NN GPU also require learning, Google used some time to teach their engine.

In terms of "ELO-gain vs TFlops spent" I think NN GPU is more efficient.

In case of Stockfish, one can download for free and instantly 55 years of CPU work :)
Dann Corbit
Posts: 12538
Joined: Wed Mar 08, 2006 8:57 pm
Location: Redmond, WA USA

Re: A more interesting question about GPU verses CPU

Post by Dann Corbit »

hgm wrote: Mon Aug 13, 2018 3:42 pm
Daniel Shawul wrote: Mon Aug 13, 2018 3:15 pmWell LC0 eval is a gigantic matrix multiplication and clearly needs a hardware optimized for that to perform well. As far as I am concerned, GPU is a speciality hardware, one could also design FGPA, like deep blue did, to accelerate stockfish eval by the same amount. Sure the FGPA would be much more expensive than the GPU but I am not concerned about cost. Cost is driven by need anyway and your assessment of algorithms based on that is going to vary with it.

LC0 probably does the same number of branching in the search part as Stockfish. The only difference is in the massively vectorized evaluation function that is suitable for the GPU. LC0 resorted to an inefficient vectorized eval (interms of number of operations) to exploit GPUs, Stockish could benefit from a different hardware while keeping the branching in its eval.
Alpha Zero, with its 4 TPUs, needed three orders of magnitude fewer nodes per move than Stockfish. So for LC0 on a GPU this factor is probably even larger. So if the search part needs the same number of branches per node, (which is likely what you mean), the number of branches per move would be orders of magnitude smaller.

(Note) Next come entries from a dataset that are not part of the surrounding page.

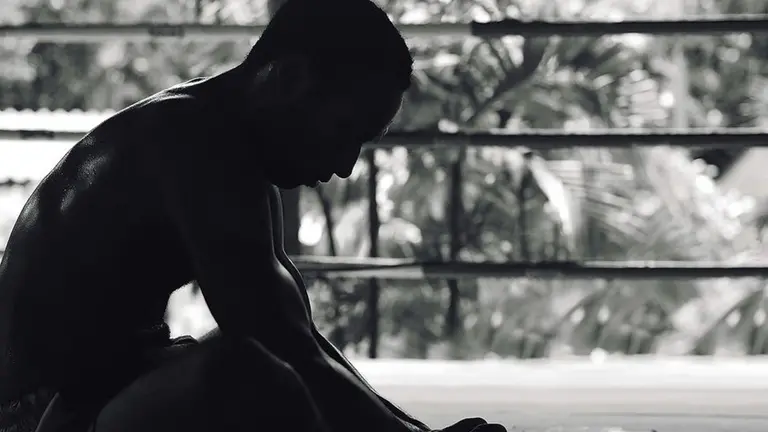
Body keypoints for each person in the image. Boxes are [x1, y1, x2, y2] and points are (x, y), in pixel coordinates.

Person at [0, 0, 509, 431]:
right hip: (36, 410)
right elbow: (275, 341)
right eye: (344, 130)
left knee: (256, 361)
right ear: (289, 78)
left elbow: (298, 333)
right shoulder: (195, 143)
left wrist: (413, 429)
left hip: (106, 387)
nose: (346, 164)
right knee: (243, 372)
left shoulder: (226, 144)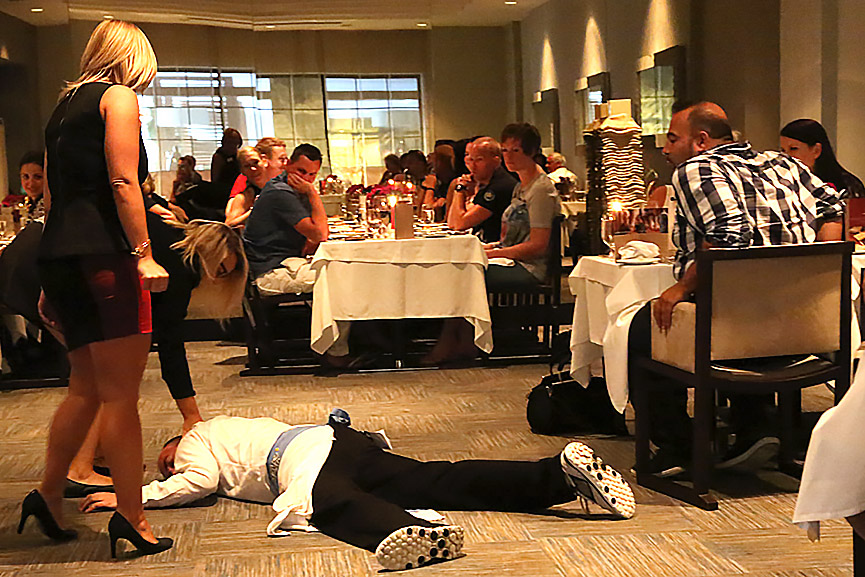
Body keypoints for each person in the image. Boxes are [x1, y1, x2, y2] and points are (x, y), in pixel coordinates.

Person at [78, 414, 635, 571]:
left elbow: (195, 482)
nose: (167, 465)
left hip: (304, 458)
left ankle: (409, 531)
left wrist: (137, 496)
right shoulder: (229, 425)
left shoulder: (196, 440)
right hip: (340, 441)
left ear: (173, 444)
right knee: (439, 478)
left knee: (327, 504)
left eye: (164, 459)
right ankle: (556, 475)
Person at [631, 101, 844, 476]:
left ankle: (682, 447)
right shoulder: (784, 163)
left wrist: (681, 287)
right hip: (802, 322)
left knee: (642, 328)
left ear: (701, 141)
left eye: (672, 139)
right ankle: (755, 426)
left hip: (742, 325)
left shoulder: (695, 169)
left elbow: (729, 235)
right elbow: (833, 205)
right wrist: (820, 258)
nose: (665, 149)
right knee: (727, 312)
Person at [25, 19, 173, 557]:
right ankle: (133, 517)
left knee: (84, 388)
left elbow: (50, 194)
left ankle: (48, 493)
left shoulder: (63, 107)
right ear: (134, 60)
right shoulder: (118, 97)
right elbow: (122, 181)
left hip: (60, 256)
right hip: (105, 257)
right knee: (119, 396)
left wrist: (50, 279)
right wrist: (144, 253)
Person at [64, 212, 248, 495]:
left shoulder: (168, 236)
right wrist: (191, 415)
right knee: (110, 382)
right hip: (80, 283)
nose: (215, 279)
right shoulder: (183, 267)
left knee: (106, 378)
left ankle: (98, 456)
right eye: (221, 269)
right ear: (212, 251)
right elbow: (171, 346)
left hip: (74, 270)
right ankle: (80, 470)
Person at [243, 143, 326, 296]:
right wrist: (312, 193)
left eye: (312, 174)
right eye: (301, 171)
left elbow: (316, 236)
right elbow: (320, 234)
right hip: (268, 271)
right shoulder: (280, 192)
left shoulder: (292, 188)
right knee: (335, 275)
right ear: (288, 164)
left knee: (339, 269)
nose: (306, 179)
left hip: (284, 261)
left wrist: (312, 238)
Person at [485, 123, 560, 289]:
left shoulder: (540, 190)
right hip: (512, 260)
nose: (508, 156)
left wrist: (492, 254)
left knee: (468, 272)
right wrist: (489, 248)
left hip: (530, 267)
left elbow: (538, 245)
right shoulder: (521, 186)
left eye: (516, 150)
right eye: (505, 150)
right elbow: (513, 239)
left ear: (531, 152)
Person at [446, 137, 516, 243]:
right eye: (471, 160)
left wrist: (460, 190)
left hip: (497, 249)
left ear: (496, 161)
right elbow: (452, 222)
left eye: (479, 160)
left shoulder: (499, 186)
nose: (473, 166)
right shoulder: (485, 184)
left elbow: (459, 224)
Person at [780, 118, 865, 198]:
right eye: (783, 150)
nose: (786, 155)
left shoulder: (847, 186)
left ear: (816, 150)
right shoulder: (782, 183)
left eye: (793, 149)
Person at [224, 141, 285, 228]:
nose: (253, 168)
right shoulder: (246, 196)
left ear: (264, 161)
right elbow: (228, 225)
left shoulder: (281, 185)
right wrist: (255, 210)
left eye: (255, 162)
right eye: (247, 166)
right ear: (242, 171)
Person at [18, 151, 46, 219]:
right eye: (25, 177)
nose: (31, 184)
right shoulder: (29, 203)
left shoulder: (49, 206)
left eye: (38, 177)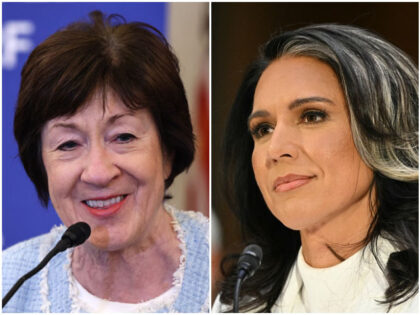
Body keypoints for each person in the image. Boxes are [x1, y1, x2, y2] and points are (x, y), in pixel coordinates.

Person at [3, 11, 209, 313]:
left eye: (123, 137)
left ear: (167, 152)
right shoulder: (9, 282)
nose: (98, 173)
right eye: (69, 143)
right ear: (41, 163)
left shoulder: (226, 270)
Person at [213, 24, 418, 312]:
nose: (276, 149)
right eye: (263, 129)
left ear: (383, 128)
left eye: (311, 116)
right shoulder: (239, 302)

You are probably right that Stockfish' eval could be accelerated by specially programmed FPGA hardware. But by how much? Which fraction of Stockfish' CPU utilization is spent on evaluation? Even if you reduce evaluation time to 0, Stockfish would still be slow, because it must search so many nodes, compared to LC0.
Imagine if TPU and CPU had transparent access to the same memory. At some point, I expect this to happen. There are already some kit systems that do it.
Taking ideas is not a vice, it is a virtue. We have another word for this. It is called learning.
But sharing ideas is an even greater virtue. We have another word for this. It is called teaching.